"We shall soon get the remaining forty," said Mary Rand. "They will be all agog to come on. Their positions are not so very pleasant as it is, poor things!"

"Perhaps sixty are about as many as we can manage for the present," said Kathleen. "Now, girls, I intend to present you each with a tiny badge. I have a bag full of them here. Will you each come forward and accept the badge of membership?"

Kathleen's badges were very much admired, the eager girls bending down towards the light of the lamps in order to examine them more thoroughly. She had strung narrow green ribbon through each of the little silver hearts, and the girls could therefore slip them over their heads at once.

"You must hide them," said Kathleen. "The thing about these badges is that you will always feel them pressing against your hearts, and nobody else will know anything about them. They belong to Ireland and to me—to the home of the free and to Kathleen O'Hara. They seal you as my loving friends and followers for ever and ever."

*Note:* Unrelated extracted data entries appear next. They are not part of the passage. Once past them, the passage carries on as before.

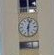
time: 6:03
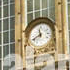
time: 11:40
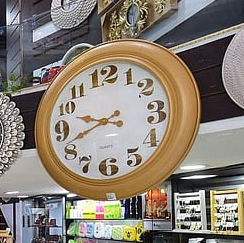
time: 9:41
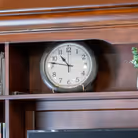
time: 10:47
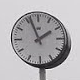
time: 1:56
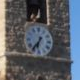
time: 6:36
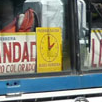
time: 2:00
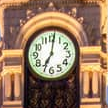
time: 7:01
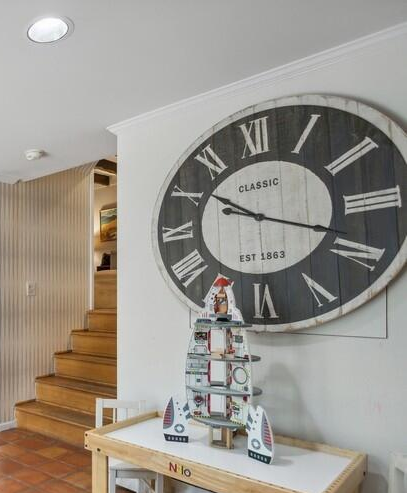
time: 10:18
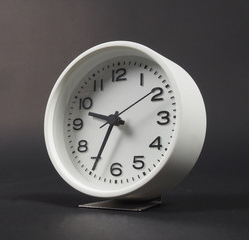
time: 9:34
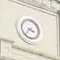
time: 3:36
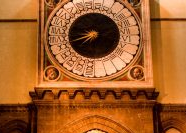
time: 7:42
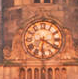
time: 6:20
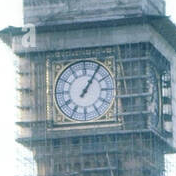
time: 1:05
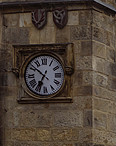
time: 6:51
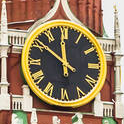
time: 11:51
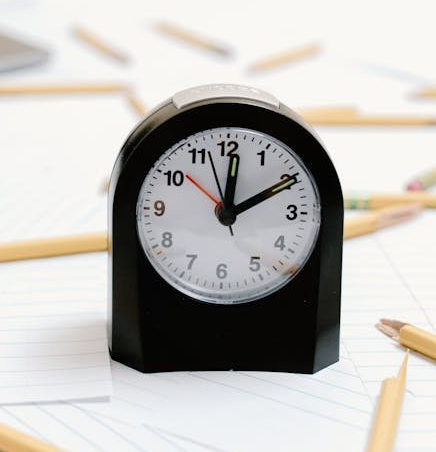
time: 12:10
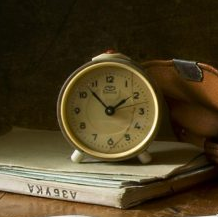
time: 1:52
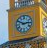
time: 2:50
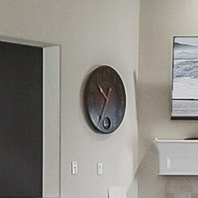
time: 10:34
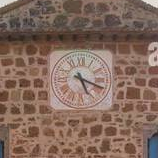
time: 5:18
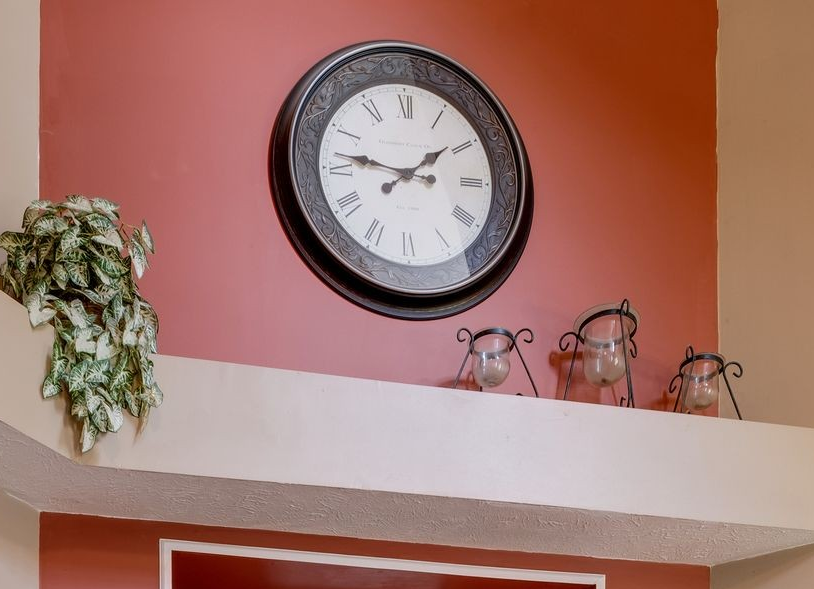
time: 1:46
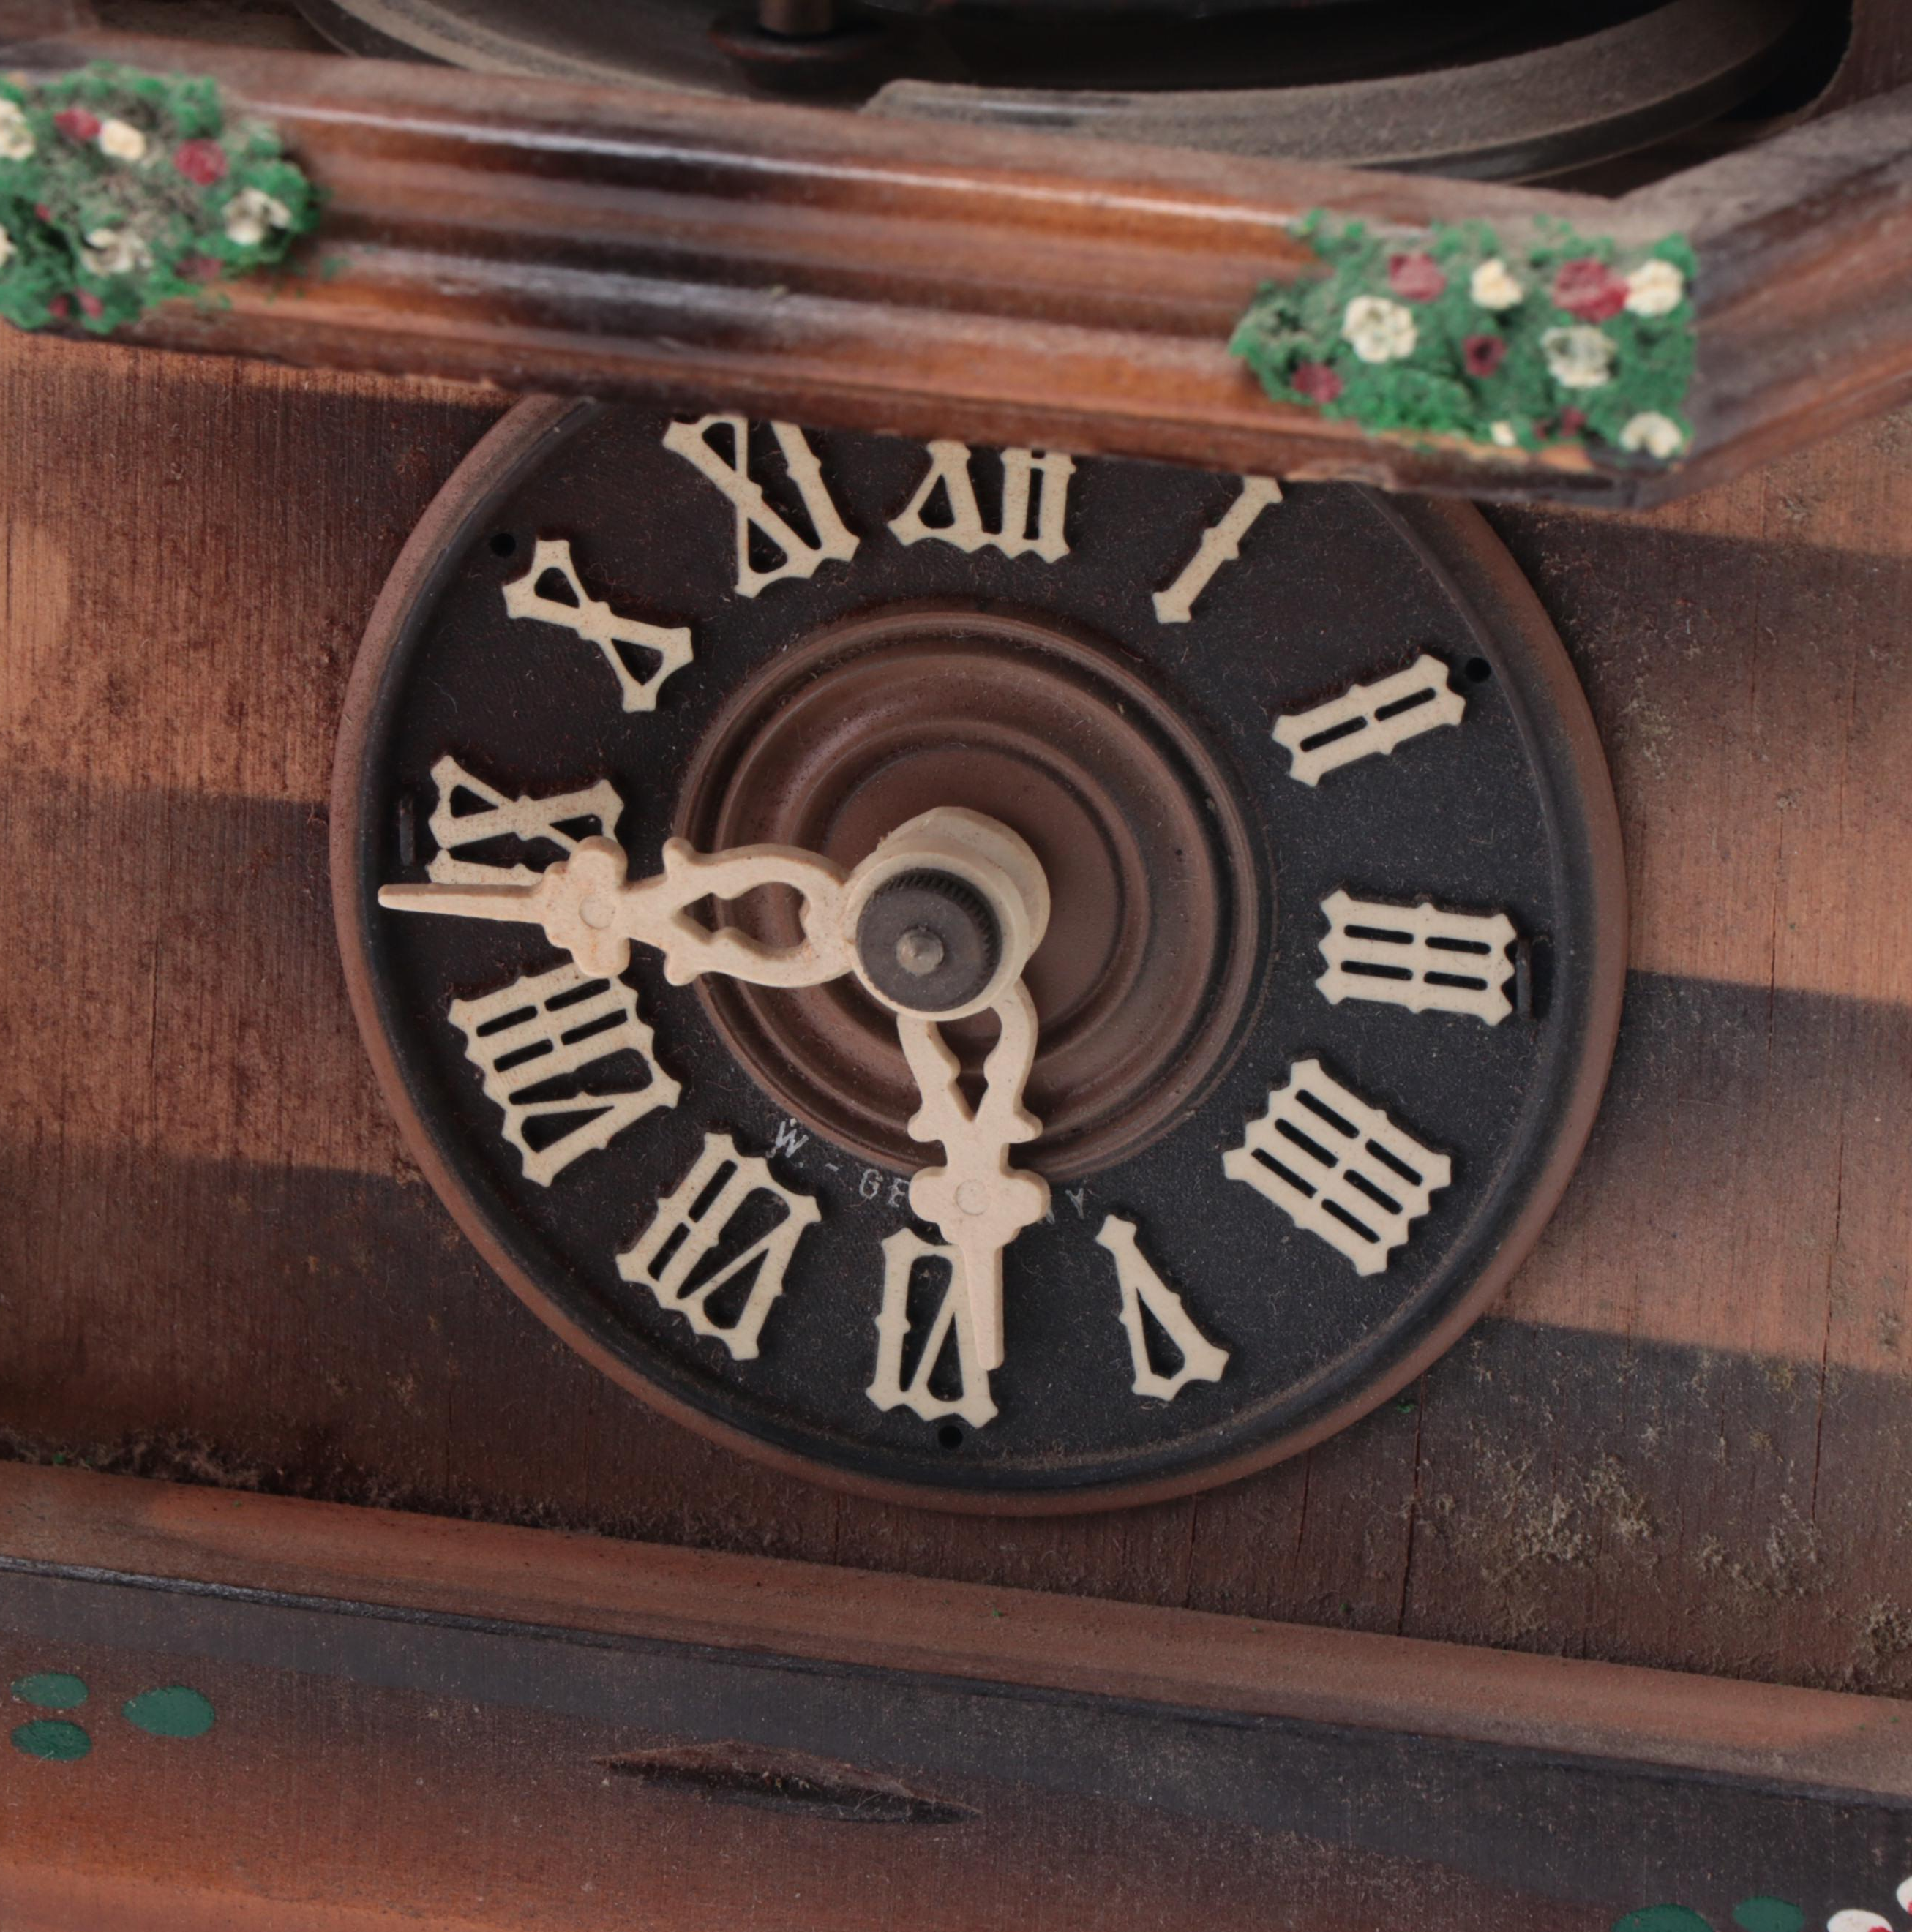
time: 5:43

Girls are easily impressed, and Kathleen's words were so fervent that some of them felt quite choky about the throat. They received their badges with hands that very nearly trembled. Kathleen next handed a slightly handsomer badge, but with exactly the same device, to the members of her Cabinet. Finally, she took the box of pale-blue cashmere blouses and opened it in the light of the lamps. The enthusiasm, which had been extremely keen before the appearance of the blouses, now rose to fever-height. Whom were these exquisite creations meant for? Kathleen smiled as she handed one to Mary Rand, another

to Ruth Craven, another to Kate Rourke, and finally to each member of her Cabinet.

"I wish I could give you all a blouse apiece," she said to the other girls of the society, "but I am afraid that is not within my means. I chose these sweet blouses on purpose, because I know you could wear them at any time, girls," she added, turning to the members of her Cabinet. "Outsiders won't know. They will wonder at the beauty of your dress, but they won't know what it means; but we will know," she shouted aloud to her companions—"we will know that these girls belong to us and to old Ireland, and in particular to me, and they will be faithful to me as their queen."

"Oh dear," said little Alice Harding, a pale-faced girl, who loved fine dress and never could aspire to it, "what means can I take to become a member of the Cabinet?"

"By being a very good outside member, and trusting to your luck," laughed Kathleen. "But the time is passing, and we must proceed to what little business is left for to-night."

Each member of the Cabinet took possession of her own blouse, wrapped it up tenderly, and tucked it under her arm. Kathleen desired some one to throw the tell-tale box away, and then she collected her followers round her.